# EXERCISE 1
Duplicate the dataset entries word for word, from their first line through the line containing "giống với một", with both of those lines included.

# R.I.P. Panda



## Durhamchance (Mar 21, 2008)

One of our fishes- Panda a black and white fantail passed away last night 

Ed is distraught- he was his fish. We are going to bury him tonight.

Sleep well little Panda, you'll be missed xxx


----------



## Durhamchance (Mar 21, 2008)

Hes the one on the right


----------



## Iliria (Jan 19, 2007)

r.i.p


----------



## pumpkinette (Jan 14, 2008)

*Aww, R.I.P Panda *


----------



## zirliz (Nov 15, 2006)

Yeah sadly Black moors don't live long , 
R.I.P Panda


----------



## commanderamanda (Apr 21, 2008)

aww poor panda, Ive had black moore's there quite hard to keep latest one turned orange then died was very confusing:lol2:


----------



## R0NST3R (Nov 28, 2007)

RIP panda!

Dataset entries
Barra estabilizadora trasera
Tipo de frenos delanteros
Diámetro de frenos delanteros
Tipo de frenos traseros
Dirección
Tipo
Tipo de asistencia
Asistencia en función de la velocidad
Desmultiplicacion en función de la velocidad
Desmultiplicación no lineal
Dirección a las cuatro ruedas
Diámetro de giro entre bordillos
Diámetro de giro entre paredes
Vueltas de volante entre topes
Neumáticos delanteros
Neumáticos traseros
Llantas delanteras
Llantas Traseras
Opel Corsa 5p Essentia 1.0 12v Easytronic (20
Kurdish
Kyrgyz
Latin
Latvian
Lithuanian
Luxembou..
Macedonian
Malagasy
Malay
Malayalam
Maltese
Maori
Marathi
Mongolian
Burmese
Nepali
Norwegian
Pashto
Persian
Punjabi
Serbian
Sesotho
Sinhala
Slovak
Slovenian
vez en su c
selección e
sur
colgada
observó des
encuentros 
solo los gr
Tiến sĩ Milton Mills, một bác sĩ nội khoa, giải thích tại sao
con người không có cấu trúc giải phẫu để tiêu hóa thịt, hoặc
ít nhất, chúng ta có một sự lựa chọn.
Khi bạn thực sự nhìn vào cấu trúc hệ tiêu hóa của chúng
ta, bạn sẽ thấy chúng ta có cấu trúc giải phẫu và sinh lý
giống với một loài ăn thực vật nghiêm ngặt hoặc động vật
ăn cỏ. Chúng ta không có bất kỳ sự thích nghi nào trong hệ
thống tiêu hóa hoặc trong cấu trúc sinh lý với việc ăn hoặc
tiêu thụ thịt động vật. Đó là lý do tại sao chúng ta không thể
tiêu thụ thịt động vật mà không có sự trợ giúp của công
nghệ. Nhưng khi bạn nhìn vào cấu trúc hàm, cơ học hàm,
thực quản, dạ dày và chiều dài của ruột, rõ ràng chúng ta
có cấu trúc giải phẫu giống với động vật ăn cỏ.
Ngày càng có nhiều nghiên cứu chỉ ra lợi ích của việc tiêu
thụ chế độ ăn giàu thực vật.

# EXERCISE 2
In the forum thread about Panda, what does the first post say will be done with Panda tonight?

# ANSWER 1
Barra estabilizadora trasera
Tipo de frenos delanteros
Diámetro de frenos delanteros
Tipo de frenos traseros
Dirección
Tipo
Tipo de asistencia
Asistencia en función de la velocidad
Desmultiplicacion en función de la velocidad
Desmultiplicación no lineal
Dirección a las cuatro ruedas
Diámetro de giro entre bordillos
Diámetro de giro entre paredes
Vueltas de volante entre topes
Neumáticos delanteros
Neumáticos traseros
Llantas delanteras
Llantas Traseras
Opel Corsa 5p Essentia 1.0 12v Easytronic (20
Kurdish
Kyrgyz
Latin
Latvian
Lithuanian
Luxembou..
Macedonian
Malagasy
Malay
Malayalam
Maltese
Maori
Marathi
Mongolian
Burmese
Nepali
Norwegian
Pashto
Persian
Punjabi
Serbian
Sesotho
Sinhala
Slovak
Slovenian
vez en su c
selección e
sur
colgada
observó des
encuentros 
solo los gr
Tiến sĩ Milton Mills, một bác sĩ nội khoa, giải thích tại sao
con người không có cấu trúc giải phẫu để tiêu hóa thịt, hoặc
ít nhất, chúng ta có một sự lựa chọn.
Khi bạn thực sự nhìn vào cấu trúc hệ tiêu hóa của chúng
ta, bạn sẽ thấy chúng ta có cấu trúc giải phẫu và sinh lý
giống với một loài ăn thực vật nghiêm ngặt hoặc động vật

# ANSWER 2
Panda is going to be buried tonight.